In this episode, Melody talks with people in heterosexual relationships whose sex lives are not so straightforward. And not so straight.
If you’re about my age - that’s 33 - and you had parents who acknowledged the existence of sexualities other than straight, you probably grew up thinking there were three sexual orientations - homosexual, heterosexual and bisexual.
But more and more we’re hearing sexuality described as “fluid”. What does that mean? Can a person identify as 70% straight, or mostly gay? Can you start off life straight and then identify as gay or bi at different points throughout?
Or is the whole notion that sexuality can fit inside one tidy box or another completely outdated?
Clinical psychologist and sex therapist Nic Beets thinks it is, and welcomes the move away from allocating our sexualities to discreet boxes.
“It’s really easy to judge other people when you don’t know their experience so I would always caution against that… People are doing things sexually for all sorts of reasons and in all sorts of ways,” he says.

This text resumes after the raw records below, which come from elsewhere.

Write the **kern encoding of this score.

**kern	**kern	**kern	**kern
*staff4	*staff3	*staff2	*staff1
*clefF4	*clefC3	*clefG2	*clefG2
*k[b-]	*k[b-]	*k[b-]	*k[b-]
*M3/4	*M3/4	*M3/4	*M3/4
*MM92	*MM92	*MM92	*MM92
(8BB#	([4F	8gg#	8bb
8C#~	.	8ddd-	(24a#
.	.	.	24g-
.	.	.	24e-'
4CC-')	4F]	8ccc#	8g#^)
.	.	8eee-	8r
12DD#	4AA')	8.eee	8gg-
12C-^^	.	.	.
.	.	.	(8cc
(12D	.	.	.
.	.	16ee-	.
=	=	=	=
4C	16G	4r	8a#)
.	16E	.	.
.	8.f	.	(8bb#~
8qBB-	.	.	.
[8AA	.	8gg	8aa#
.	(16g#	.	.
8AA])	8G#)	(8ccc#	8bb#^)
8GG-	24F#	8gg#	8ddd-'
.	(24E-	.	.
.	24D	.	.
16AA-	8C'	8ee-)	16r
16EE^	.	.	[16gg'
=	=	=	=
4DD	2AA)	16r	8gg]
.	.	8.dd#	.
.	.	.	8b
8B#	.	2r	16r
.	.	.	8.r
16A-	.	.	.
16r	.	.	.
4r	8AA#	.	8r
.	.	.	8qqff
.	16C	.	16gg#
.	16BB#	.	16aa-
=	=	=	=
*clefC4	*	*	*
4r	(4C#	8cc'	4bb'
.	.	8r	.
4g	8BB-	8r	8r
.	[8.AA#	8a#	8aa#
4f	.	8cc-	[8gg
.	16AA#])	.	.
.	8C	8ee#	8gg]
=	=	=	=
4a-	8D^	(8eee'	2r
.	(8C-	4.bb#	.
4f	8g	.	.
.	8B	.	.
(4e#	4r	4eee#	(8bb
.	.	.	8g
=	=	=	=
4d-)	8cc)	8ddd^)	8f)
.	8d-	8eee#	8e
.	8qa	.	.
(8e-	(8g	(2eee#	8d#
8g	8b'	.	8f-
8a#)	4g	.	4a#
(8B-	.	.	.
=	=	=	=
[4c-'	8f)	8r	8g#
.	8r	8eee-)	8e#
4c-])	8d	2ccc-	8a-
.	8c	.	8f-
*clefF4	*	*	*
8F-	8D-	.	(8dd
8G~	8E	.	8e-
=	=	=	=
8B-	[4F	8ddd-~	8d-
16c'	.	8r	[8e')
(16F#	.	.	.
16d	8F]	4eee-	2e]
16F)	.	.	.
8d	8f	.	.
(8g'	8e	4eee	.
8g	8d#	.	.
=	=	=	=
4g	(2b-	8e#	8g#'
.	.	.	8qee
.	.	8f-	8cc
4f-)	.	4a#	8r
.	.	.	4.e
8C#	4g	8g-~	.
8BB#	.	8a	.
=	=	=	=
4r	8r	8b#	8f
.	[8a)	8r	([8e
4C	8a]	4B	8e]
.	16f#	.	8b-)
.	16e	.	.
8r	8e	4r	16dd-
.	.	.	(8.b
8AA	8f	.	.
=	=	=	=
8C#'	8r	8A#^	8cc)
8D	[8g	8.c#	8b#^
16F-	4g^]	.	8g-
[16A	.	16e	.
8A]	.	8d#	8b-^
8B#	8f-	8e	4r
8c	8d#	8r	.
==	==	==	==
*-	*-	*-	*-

People like Alex (not his real name), a Generation Xer and kiwi ‘bloke’ who identifies as straight, but whose personal history is far more complicated. He got in touch with me to share his 30-year experience of sleeping with other men.
Alex is only ever attracted to, and is only interested in establishing emotional relationships with women, but every now and then he gets the “urge” to have no strings attached, “base-level, animalistic sex” with other men.
And he does, by using a network of websites and known public places that put him “within a vicinity of other men with similar interests”, and which he says many other men in straight relationships use too.
“There’ll be people that you work with that’ll just slip away at a lunch time, literally go and have sex, be back after lunch and the people around them will be none the wiser.” he says.
Nic Beets says the phenomenon of ostensibly straight men sleeping with other men is well known by sexuality experts and academics, and that the practice is, “as old as humanity”.
“In my understanding, straight men are doing this for sexual gratification because it’s straightforward and easy and they don’t have to pay for it. It’s very much about “getting off”… [and that] other men will give you the kind of sex you want.”
Describing himself as “your typical, rugby playing teenage meathead boy”, Alex started to notice his sexual ‘urges’ towards other boys at around age 16.
“It was a lot to process… and there’s no role models either,” he says.
Alex recalls seeking out the biography of Ian Roberts, the NRL’s first openly gay player, as a way to gauge if he was “like this guy”.
As Roberts described bouncing on his bed and kissing all the league players in his posters as a boy, Alex concluded he wasn’t.
“I was like… ‘that’s not me’,” he says, “The posters that I kissed or my fantasies were always the girls in my class. I was never attracted to men.”
According to those like Beets who view sexuality as fluid, anyone who seeks to file Alex’s experience under “bisexual” or - for people who don’t believe bisexuality exists - “gay-in-waiting”, are attaching an oversimplified label to something that is incredibly complex.
Beets points out that Alex and other men like him are “attracted to women and into women as people”, which fits with their identity of being straight. But the way our society is structured, coupled with Alex’s own beliefs, means “the kinds of sex he gets with men he can’t have with women.”
“If you’re the sort of person who needs things in boxes you’re going to put [people like Alex] in boxes, but you won’t necessarily be accurately connecting with their experience,” he says.
In this episode of BANG! we also hear from Linda Jane and Eddie, a couple who have been together six years, who are currently coming to terms with Linda Jane’s growing awareness of her attraction to other women.
Instead of bisexual, Linda Jane chooses to identify as ‘queer’, a term that was once a pejorative but has been reclaimed as an inclusive, umbrella identifier for sexual and gender minorities.
As Nic explains: “For people who don’t want their their identity or orientation defined or dissected, the term ‘queer’ offers a way to talk about themselves that acknowledges their experience of difference from heterosexual - or, indeed, homosexual - norms without being stuck in a box.”